372324 rows × 7 columns

Use the read_allele_count method to interrogate the allele_count array directly at a specific position:

Warning

allele_count uses 0-based indexing.

Python

# Read allele count information
ac = ds.read_allele_count("chr22:50808372-50808373").to_pandas()
ac

	pos	ref	alt	filter	gt	count
0	50808372	A	AG	DRAGENHardQUAL	0,1	1
1	50808372	A	AG	DRAGENHardQUAL	1,1	15
2	50808372	A	AG	DRAGENHardQUAL;LowDepth	1,1	3
3	50808372	A	AG	LowDepth	0,1	2
4	50808372	A	AG	LowDepth	1,1	9
5	50808372	A	AG	PASS	0,1	9
6	50808372	A	AG	PASS	1,1	161
7	50808372	A	AGG	PASS	1,1	3
8	50808372	A	AT	LowDepth	1,1	2
9	50808372	A	AT	PASS	0,1	2
10	50808372	A	AT	PASS	1,1	1
11	50808372	A	ATG	PASS	1,1	1
12	50808372	A	G	DRAGENHardQUAL	1,1	1
13	50808372	A	G	PASS	1,1	5
14	50808372	A	T	PASS	1,1	2

Note how many of the same alleles are repeated, despite each presenting a count value. This is an artifact of the progressive ingestion process.
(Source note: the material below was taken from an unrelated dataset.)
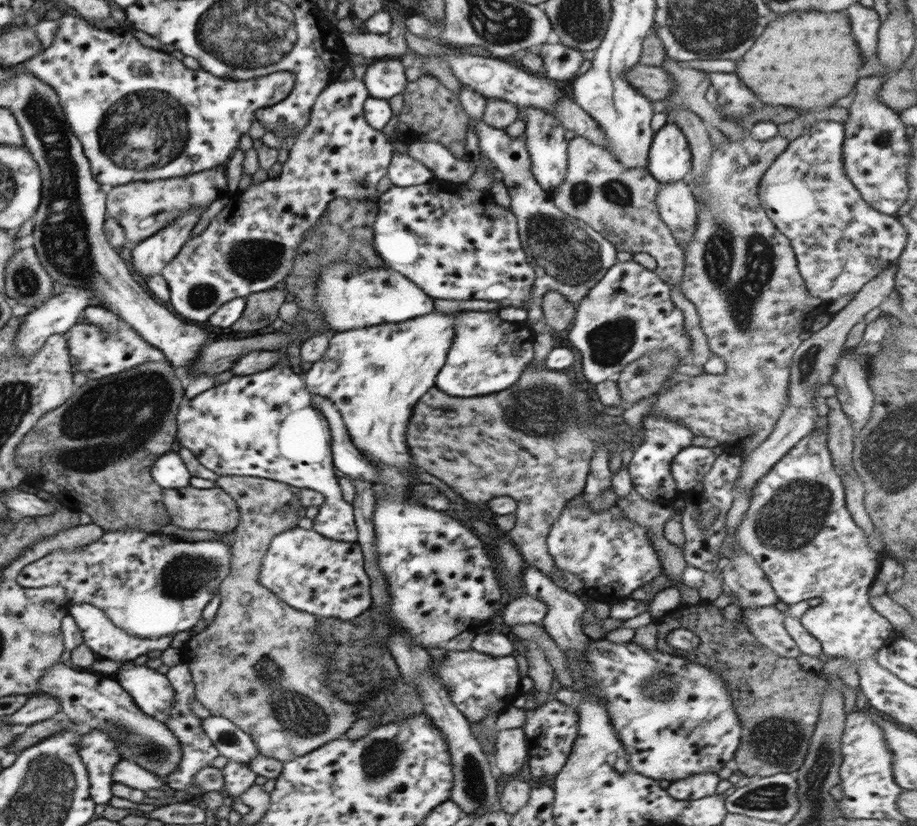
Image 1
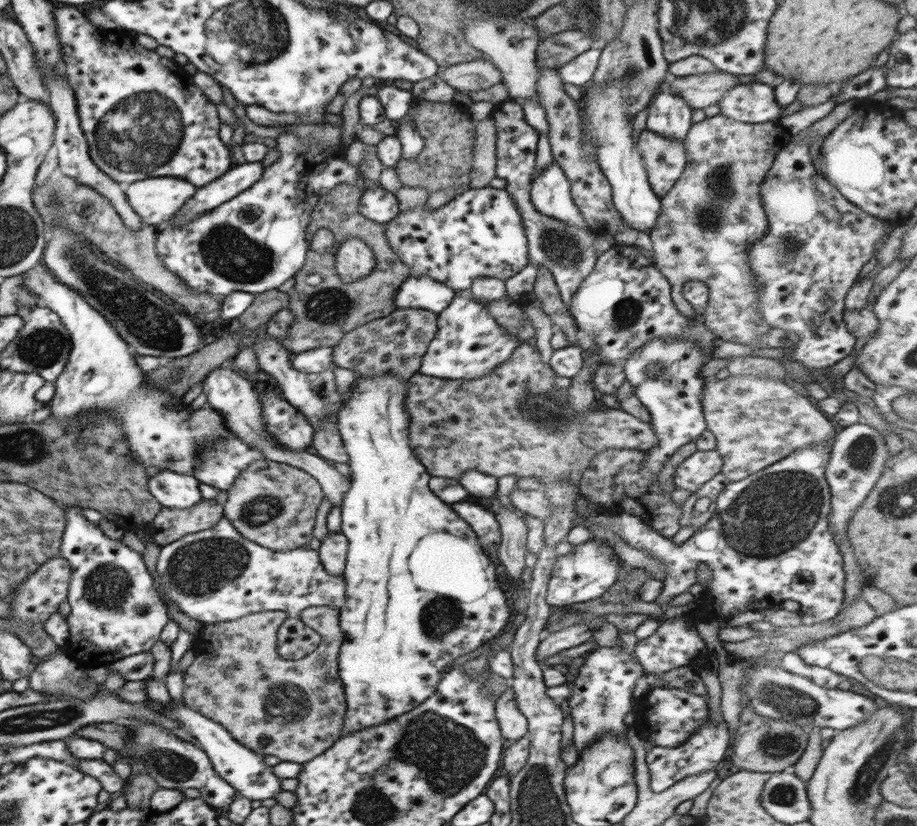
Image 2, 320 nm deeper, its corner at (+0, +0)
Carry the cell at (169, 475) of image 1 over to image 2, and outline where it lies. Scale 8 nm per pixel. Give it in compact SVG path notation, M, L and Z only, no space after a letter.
M162 470L148 482L148 491L162 507L192 508L202 500L200 482L187 476Z

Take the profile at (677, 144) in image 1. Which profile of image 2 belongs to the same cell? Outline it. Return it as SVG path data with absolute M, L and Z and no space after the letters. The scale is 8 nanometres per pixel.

Aggregate these counts to get a more accurate representation of the allele count:

Python

ac.groupby(["pos", "ref", "alt", "gt"]).agg({"count": "sum"})

				count
pos	ref	alt	gt
50808372	A	AG	0,1	12
		AG	1,1	188
		AGG	1,1	3
		AT	0,1	2
		AT	1,1	3
		ATG	1,1	1
		G	1,1	6
		T	1,1	2

Use the read_variant_stats method to interrogate the variant_stats array:

Python

ds.read_variant_stats("chr22:50808372-50808373").to_pandas()

	pos	alleles	ac	an	af
0	50808372	A,ATG	2	434	0.004608
1	50808372	A,T	4	434	0.009217
2	50808372	A,AGG	6	434	0.013825
3	50808372	ref	14	434	0.032258
4	50808372	A,G	12	434	0.027650
5	50808372	A,AT	8	434	0.018433
6	50808372	A,AG	388	434	0.894009

The 188 observed homozygous + 12 heterozygous A->AG calls in allele_count are equivalent to the 388 A,AG alleles observed in variant_stats.